Avant de monter dans sa voiture, Mohand jette un regard par-dessus son épaule pour s’assurer que personne ne le suit. Il est venu se recueillir sur la tombe du chanteur Matoub Lounès, enterré juste devant sa maison, à Taourirt Moussa, village de Kabylie situé à 20 kilomètres au sud de Tizi Ouzou. A peine a-t-il terminé sa prière que l’homme de 31 ans quitte précipitamment le petit mausolée qui abrite la sépulture de l’artiste, dont l’assassinat en 1998 est vécu comme un sacrifice pour la cause berbère et la liberté d’expression.
La tension reste très vive dans ce village depuis l’arrestation d’un groupe de militants ayant assisté, le 25 juin, à la cérémonie marquant le 26e anniversaire de la disparition de ce symbole de la résistance en Kabylie.
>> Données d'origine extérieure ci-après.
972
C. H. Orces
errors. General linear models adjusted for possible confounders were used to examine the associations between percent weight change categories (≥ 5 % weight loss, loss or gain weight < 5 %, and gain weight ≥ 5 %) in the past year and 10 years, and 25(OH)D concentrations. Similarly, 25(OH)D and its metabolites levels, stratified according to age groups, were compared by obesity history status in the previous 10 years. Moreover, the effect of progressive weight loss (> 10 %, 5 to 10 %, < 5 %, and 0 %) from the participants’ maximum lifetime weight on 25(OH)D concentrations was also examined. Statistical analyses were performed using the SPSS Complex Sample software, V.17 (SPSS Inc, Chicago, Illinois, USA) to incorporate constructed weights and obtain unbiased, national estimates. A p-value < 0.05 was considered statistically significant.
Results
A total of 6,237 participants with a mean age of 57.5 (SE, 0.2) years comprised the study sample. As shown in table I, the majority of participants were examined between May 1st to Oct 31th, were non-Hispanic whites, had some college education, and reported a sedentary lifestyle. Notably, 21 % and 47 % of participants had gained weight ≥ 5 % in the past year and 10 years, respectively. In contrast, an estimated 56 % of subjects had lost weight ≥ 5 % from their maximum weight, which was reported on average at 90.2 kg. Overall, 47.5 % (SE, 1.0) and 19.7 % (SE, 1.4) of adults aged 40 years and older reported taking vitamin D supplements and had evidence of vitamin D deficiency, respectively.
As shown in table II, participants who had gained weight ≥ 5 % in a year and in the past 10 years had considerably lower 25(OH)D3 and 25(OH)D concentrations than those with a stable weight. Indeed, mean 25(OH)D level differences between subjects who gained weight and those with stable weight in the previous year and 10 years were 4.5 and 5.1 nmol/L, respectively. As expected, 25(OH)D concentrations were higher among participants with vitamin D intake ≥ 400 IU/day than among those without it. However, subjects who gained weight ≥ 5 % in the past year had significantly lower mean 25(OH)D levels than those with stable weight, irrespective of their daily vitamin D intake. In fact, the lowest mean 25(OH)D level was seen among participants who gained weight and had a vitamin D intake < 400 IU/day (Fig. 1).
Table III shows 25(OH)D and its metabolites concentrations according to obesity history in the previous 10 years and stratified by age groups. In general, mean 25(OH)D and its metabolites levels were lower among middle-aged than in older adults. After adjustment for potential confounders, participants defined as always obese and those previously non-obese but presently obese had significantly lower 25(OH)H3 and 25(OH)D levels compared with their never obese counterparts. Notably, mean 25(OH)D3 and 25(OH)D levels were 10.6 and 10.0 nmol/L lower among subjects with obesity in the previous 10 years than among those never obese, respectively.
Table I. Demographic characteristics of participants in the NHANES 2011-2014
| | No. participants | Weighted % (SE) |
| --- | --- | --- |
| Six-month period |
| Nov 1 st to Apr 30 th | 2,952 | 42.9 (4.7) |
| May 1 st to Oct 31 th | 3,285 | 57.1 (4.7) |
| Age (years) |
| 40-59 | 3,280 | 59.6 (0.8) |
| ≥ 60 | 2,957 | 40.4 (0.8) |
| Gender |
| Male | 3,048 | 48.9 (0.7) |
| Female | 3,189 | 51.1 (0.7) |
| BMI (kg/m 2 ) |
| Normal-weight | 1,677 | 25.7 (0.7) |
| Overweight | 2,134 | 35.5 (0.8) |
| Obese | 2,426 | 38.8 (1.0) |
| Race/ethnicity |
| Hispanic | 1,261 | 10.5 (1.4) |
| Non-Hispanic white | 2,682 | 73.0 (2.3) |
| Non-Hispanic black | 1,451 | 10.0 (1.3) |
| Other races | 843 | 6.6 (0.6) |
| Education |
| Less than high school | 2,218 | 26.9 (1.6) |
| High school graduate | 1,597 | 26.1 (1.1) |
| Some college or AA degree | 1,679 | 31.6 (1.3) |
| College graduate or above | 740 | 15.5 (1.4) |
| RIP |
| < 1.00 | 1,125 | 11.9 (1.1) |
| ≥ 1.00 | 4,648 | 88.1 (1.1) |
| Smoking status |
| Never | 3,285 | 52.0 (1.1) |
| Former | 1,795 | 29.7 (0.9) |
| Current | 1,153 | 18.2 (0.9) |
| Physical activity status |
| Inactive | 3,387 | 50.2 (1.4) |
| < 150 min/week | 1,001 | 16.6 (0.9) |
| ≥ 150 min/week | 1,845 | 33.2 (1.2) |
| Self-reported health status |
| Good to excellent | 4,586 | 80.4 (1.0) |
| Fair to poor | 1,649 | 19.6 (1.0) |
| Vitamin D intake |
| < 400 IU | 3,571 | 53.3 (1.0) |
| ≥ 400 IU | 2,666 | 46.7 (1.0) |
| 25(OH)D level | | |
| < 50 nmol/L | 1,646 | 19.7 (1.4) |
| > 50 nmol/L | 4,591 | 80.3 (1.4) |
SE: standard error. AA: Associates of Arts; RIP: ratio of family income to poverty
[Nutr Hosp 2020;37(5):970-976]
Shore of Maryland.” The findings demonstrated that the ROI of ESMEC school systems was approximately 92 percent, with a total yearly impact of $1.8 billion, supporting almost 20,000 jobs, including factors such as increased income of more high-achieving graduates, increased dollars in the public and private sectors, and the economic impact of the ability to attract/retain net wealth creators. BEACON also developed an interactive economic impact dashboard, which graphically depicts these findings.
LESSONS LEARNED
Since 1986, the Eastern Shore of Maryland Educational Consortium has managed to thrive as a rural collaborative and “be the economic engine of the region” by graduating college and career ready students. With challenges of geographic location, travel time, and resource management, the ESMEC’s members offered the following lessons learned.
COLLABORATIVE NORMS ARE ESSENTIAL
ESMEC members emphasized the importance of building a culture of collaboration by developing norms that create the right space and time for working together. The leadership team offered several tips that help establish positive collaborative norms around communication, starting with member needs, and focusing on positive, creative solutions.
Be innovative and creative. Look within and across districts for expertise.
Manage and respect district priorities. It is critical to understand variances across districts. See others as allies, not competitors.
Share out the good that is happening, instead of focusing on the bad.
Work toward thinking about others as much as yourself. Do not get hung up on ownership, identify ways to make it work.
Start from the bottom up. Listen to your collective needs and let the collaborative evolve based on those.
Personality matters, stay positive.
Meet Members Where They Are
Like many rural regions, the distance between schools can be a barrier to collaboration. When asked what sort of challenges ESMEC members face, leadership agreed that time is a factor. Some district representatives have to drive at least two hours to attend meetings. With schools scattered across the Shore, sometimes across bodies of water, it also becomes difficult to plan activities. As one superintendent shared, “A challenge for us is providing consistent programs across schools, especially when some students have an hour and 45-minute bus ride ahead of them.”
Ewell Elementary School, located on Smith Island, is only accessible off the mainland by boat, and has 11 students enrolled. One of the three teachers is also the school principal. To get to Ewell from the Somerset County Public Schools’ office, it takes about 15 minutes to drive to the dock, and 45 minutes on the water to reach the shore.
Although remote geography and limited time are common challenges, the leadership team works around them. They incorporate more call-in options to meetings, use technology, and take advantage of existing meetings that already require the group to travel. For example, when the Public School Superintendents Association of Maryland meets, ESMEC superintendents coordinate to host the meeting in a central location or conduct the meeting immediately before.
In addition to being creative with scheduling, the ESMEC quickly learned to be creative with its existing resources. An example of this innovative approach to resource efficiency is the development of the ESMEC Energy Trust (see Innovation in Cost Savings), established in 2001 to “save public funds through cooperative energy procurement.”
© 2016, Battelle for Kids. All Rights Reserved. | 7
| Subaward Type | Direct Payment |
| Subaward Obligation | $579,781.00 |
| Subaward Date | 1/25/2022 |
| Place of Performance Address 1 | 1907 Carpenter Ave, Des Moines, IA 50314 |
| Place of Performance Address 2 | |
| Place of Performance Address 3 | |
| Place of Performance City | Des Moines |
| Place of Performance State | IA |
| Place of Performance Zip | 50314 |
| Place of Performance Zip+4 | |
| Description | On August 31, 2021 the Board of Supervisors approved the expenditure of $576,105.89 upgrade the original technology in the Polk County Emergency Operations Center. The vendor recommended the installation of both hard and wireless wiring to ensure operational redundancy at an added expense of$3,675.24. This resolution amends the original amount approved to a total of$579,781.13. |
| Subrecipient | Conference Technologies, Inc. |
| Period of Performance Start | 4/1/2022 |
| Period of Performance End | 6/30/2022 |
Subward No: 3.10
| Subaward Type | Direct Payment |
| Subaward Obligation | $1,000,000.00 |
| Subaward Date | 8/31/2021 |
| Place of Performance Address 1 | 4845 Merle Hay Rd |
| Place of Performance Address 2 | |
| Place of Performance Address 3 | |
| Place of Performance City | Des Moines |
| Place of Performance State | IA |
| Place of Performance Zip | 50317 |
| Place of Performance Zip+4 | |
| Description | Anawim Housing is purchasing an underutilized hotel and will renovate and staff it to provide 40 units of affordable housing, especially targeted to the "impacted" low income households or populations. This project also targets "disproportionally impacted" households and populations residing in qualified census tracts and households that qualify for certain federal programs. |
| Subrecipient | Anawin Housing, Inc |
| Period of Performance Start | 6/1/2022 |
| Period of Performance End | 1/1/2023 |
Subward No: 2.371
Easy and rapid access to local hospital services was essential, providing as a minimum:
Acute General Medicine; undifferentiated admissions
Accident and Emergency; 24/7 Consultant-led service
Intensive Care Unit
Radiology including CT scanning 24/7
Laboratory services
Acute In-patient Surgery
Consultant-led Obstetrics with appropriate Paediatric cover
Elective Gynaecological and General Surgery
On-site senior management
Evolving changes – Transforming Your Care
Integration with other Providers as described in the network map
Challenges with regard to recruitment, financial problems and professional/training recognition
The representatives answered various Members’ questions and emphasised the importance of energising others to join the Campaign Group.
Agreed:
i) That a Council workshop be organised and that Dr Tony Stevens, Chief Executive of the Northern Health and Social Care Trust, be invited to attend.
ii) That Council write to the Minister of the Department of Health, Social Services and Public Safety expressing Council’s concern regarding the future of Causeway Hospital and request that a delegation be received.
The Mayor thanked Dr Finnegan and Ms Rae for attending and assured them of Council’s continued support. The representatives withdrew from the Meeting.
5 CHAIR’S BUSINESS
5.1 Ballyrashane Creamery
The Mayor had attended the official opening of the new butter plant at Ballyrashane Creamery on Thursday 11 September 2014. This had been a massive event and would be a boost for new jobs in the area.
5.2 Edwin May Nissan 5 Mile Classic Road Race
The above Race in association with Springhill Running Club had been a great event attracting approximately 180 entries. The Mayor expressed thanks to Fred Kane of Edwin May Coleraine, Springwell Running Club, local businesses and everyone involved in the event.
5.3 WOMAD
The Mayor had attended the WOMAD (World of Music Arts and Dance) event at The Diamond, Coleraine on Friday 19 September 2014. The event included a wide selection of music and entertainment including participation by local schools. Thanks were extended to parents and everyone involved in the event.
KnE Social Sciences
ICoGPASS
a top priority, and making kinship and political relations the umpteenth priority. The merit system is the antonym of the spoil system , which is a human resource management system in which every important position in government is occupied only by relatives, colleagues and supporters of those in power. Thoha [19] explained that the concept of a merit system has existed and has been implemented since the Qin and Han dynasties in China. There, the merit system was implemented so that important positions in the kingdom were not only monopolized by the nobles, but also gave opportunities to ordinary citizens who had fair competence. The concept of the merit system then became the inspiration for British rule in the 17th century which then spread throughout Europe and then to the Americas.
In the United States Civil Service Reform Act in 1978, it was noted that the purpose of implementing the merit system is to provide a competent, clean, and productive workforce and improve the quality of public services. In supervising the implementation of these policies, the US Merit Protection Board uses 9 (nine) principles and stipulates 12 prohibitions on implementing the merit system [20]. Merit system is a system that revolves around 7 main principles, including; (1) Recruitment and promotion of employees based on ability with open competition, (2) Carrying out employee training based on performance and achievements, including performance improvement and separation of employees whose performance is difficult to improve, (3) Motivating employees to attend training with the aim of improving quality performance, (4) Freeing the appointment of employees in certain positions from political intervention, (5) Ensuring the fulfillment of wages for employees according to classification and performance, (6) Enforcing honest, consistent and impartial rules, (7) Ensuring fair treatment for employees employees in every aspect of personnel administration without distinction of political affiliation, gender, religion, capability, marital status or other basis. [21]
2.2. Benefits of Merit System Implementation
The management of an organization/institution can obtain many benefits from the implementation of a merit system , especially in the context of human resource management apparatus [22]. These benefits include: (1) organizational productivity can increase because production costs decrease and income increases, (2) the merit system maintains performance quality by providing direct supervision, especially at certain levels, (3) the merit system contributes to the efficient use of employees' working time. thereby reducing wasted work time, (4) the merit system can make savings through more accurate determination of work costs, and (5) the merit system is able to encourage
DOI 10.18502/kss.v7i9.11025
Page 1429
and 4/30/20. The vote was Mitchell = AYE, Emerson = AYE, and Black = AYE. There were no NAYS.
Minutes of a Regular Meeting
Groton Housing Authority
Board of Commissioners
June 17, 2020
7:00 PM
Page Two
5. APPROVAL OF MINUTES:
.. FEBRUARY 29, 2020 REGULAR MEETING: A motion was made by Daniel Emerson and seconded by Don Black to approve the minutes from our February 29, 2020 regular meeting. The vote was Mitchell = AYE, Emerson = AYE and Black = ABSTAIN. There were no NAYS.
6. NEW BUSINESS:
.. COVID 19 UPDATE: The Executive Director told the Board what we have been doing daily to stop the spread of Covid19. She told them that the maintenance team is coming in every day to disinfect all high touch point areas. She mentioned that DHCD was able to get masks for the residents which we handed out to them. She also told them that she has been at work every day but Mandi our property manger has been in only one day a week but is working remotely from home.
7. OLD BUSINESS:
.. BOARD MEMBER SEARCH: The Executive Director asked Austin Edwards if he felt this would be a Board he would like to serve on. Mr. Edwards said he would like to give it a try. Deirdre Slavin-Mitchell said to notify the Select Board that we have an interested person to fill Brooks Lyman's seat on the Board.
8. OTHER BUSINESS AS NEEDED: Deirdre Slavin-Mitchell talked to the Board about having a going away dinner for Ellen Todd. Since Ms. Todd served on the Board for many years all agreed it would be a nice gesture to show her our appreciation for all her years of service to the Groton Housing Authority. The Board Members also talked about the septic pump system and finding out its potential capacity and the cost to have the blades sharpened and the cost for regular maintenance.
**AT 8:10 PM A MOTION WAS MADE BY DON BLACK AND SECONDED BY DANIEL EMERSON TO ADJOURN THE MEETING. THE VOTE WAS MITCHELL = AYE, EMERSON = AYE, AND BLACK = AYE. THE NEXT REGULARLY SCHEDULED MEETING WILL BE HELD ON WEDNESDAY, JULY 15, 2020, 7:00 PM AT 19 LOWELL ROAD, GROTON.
Dont l’enseignante Mira Moknache, actuellement en détention provisoire. «Comme si déposer une gerbe de fleurs sur une tombe était un crime», murmure Mohand. Son téléphone sonne, il apprend qu’une quinzaine de citoyens ont aussi été arrêtés à Béjaïa, la plus grande ville de la région. «C’est de la persécution. Sur le plan des libertés, le régime ne nous concède aucune trêve», s’énerve son cousin, fervent militant pour la libération des détenus d’opinion.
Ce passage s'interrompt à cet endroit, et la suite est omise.